A mudança, que altera o marco legal do incentivo ao esporte, foi formalizada através de um substitutivo ao Projeto de Lei 4895/25. O relator da proposta, deputado Julio Cesar Ribeiro (Republicanos-DF), ajustou a redação original para fixar um aumento específico de 1 ponto percentual. Este acréscimo é direcionado a projetos que atuam em áreas consideradas prioritárias, como periferias, regiões de fronteira e comunidades indígenas, promovendo o esporte como ferramenta de transformação social.
Além do aumento na dedução, o texto aprovado traz outras novidades relevantes. As despesas incentivadas agora poderão cobrir custos com segurança e certificação técnica. Isso inclui a aquisição de equipamentos homologados e a realização de laudos essenciais para garantir a segurança e a integridade física de atletas e paratletas envolvidos nas iniciativas.

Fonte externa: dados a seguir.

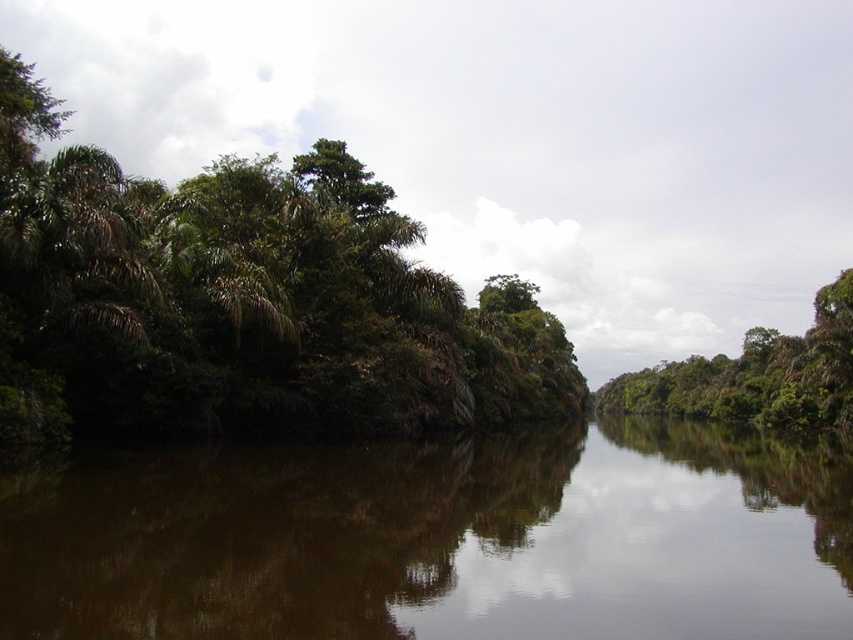
Question: Can you confirm if green leafy trees at left is wider than green leafy tree at center?

Choices:
 (A) no
 (B) yes

Answer: (B)

Question: Considering the real-world distances, which object is closest to the green leafy tree at center?

Choices:
 (A) brown reflective water at center
 (B) green leafy trees at left

Answer: (B)

Question: Which of the following is the closest to the observer?

Choices:
 (A) (339, 602)
 (B) (833, 285)

Answer: (A)

Question: Which of the following is the farthest from the observer?

Choices:
 (A) brown reflective water at center
 (B) green leafy trees at left
 (C) green leafy tree at center

Answer: (C)

Question: Does brown reflective water at center appear on the left side of green leafy trees at left?

Choices:
 (A) yes
 (B) no

Answer: (B)

Question: Does green leafy trees at left come in front of green leafy tree at center?

Choices:
 (A) yes
 (B) no

Answer: (A)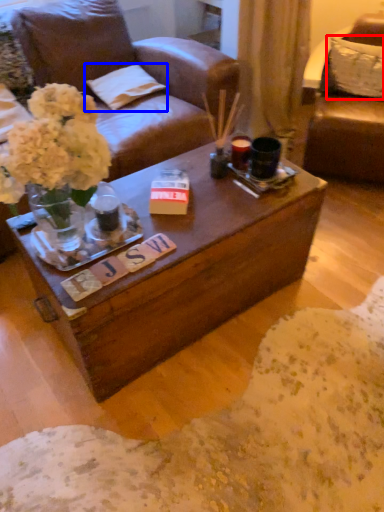
Question: Which object appears closest to the camera in this image, pillow (highlighted by a red box) or pillow (highlighted by a blue box)?

Choices:
 (A) pillow
 (B) pillow

Answer: (A)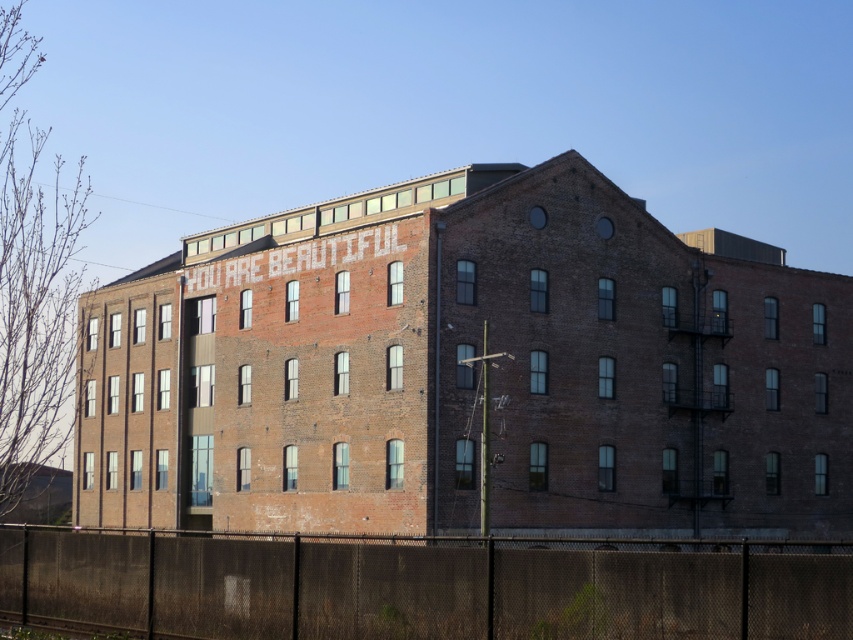
Between brown brick building at center and black mesh fence at lower center, which one is positioned higher?

brown brick building at center is higher up.

Can you confirm if brown brick building at center is shorter than black mesh fence at lower center?

No, brown brick building at center is not shorter than black mesh fence at lower center.

Locate an element on the screen. brown brick building at center is located at coordinates (468, 369).

In order to click on brown brick building at center in this screenshot , I will do `click(468, 369)`.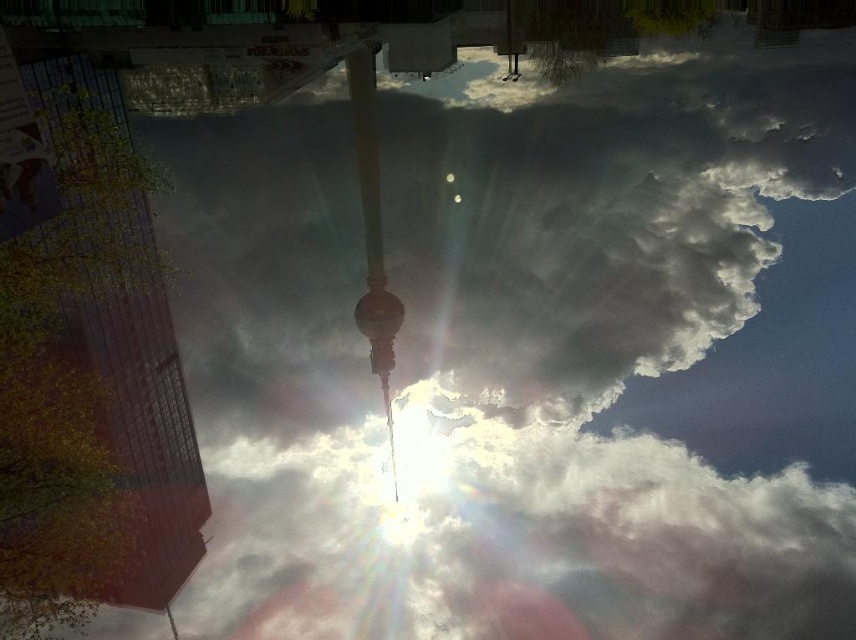
Does glassy reflective tower at left appear on the right side of shiny gold pole at center?

In fact, glassy reflective tower at left is to the left of shiny gold pole at center.

Is point (60, 76) more distant than point (372, 323)?

No, it is not.

Find the location of `glassy reflective tower at left`. glassy reflective tower at left is located at coordinates (149, 435).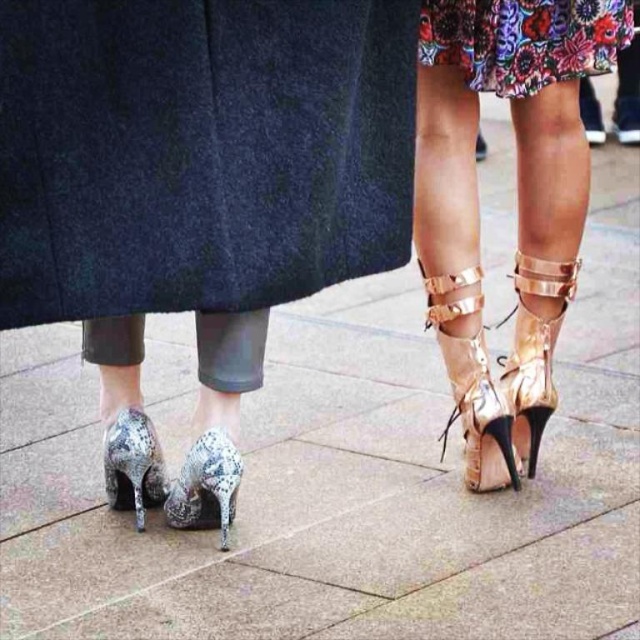
Who is more distant from viewer, (x=529, y=52) or (x=515, y=461)?

Point (x=515, y=461)

Consider the image. Between floral printed fabric skirt at upper center and gold metallic high-heeled shoe at center-right, which one has less height?

floral printed fabric skirt at upper center is shorter.

Find the location of a particular element. Image resolution: width=640 pixels, height=640 pixels. floral printed fabric skirt at upper center is located at coordinates click(x=524, y=40).

Could you measure the distance between metallic gold high-heeled boots at center and gold metallic high-heeled shoe at center-right?

6.91 inches

Does metallic gold high-heeled boots at center have a greater width compared to gold metallic high-heeled shoe at center-right?

Indeed, metallic gold high-heeled boots at center has a greater width compared to gold metallic high-heeled shoe at center-right.

Is point (531, 308) less distant than point (486, 480)?

Yes.

Where is `metallic gold high-heeled boots at center`? metallic gold high-heeled boots at center is located at coordinates (516, 200).

Can you confirm if shiny metallic high heels at center is thinner than gold metallic high-heeled shoe at center-right?

No.

Is shiny metallic high heels at center smaller than gold metallic high-heeled shoe at center-right?

Actually, shiny metallic high heels at center might be larger than gold metallic high-heeled shoe at center-right.

Between point (116, 257) and point (468, 436), which one is positioned in front?

Point (116, 257)

This screenshot has width=640, height=640. In order to click on shiny metallic high heels at center in this screenshot , I will do `click(198, 170)`.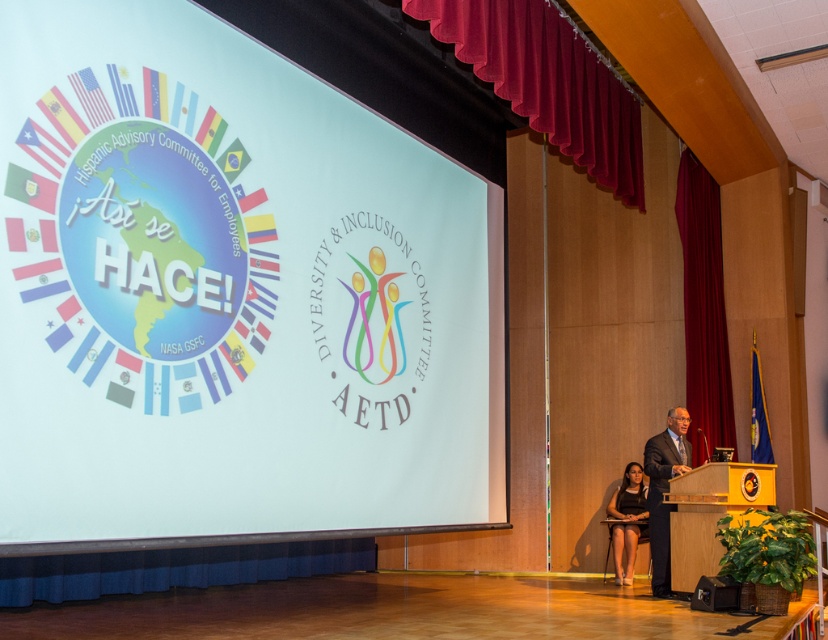
Measure the distance between blue pleated fabric at lower center and camera.

A distance of 5.66 meters exists between blue pleated fabric at lower center and camera.

Based on the photo, is blue pleated fabric at lower center to the left of maroon velvet curtain at right from the viewer's perspective?

Yes, blue pleated fabric at lower center is to the left of maroon velvet curtain at right.

Locate an element on the screen. blue pleated fabric at lower center is located at coordinates (174, 568).

Between white paper at center and maroon velvet curtain at right, which one appears on the left side from the viewer's perspective?

From the viewer's perspective, white paper at center appears more on the left side.

Is white paper at center closer to camera compared to maroon velvet curtain at right?

Yes.

Locate an element on the screen. The image size is (828, 640). white paper at center is located at coordinates point(230,296).

Is blue pleated fabric at lower center below wooden podium at center?

Correct, blue pleated fabric at lower center is located below wooden podium at center.

Describe the element at coordinates (174, 568) in the screenshot. The width and height of the screenshot is (828, 640). I see `blue pleated fabric at lower center` at that location.

Which is behind, point (35, 573) or point (679, 497)?

The point (679, 497) is more distant.

Locate an element on the screen. This screenshot has height=640, width=828. blue pleated fabric at lower center is located at coordinates (174, 568).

Para dar visibilidade e reconhecer o impacto dessas ações, o Ministério do Esporte poderá instituir um selo ou outros mecanismos de certificação. Essa medida visa identificar e valorizar projetos que são executados em comunidades em situação de vulnerabilidade social, incentivando a participação e o desenvolvimento dessas regiões através do esporte.
A legislação também prevê a possibilidade de regulamentação para estabelecer critérios diferenciados de análise, priorização, acompanhamento e captação de recursos. O objetivo é dar preferência e suporte a projetos que impactam diretamente essas comunidades, garantindo que o incentivo fiscal chegue a quem mais precisa.
A proposta segue agora para análise nas comissões de Finanças e Tributação; e de Constituição e Justiça e de Cidadania, onde terá tramitação conclusiva. A expectativa é que a nova regra contribua significativamente para a expansão e sustentabilidade de programas esportivos de impacto social no país.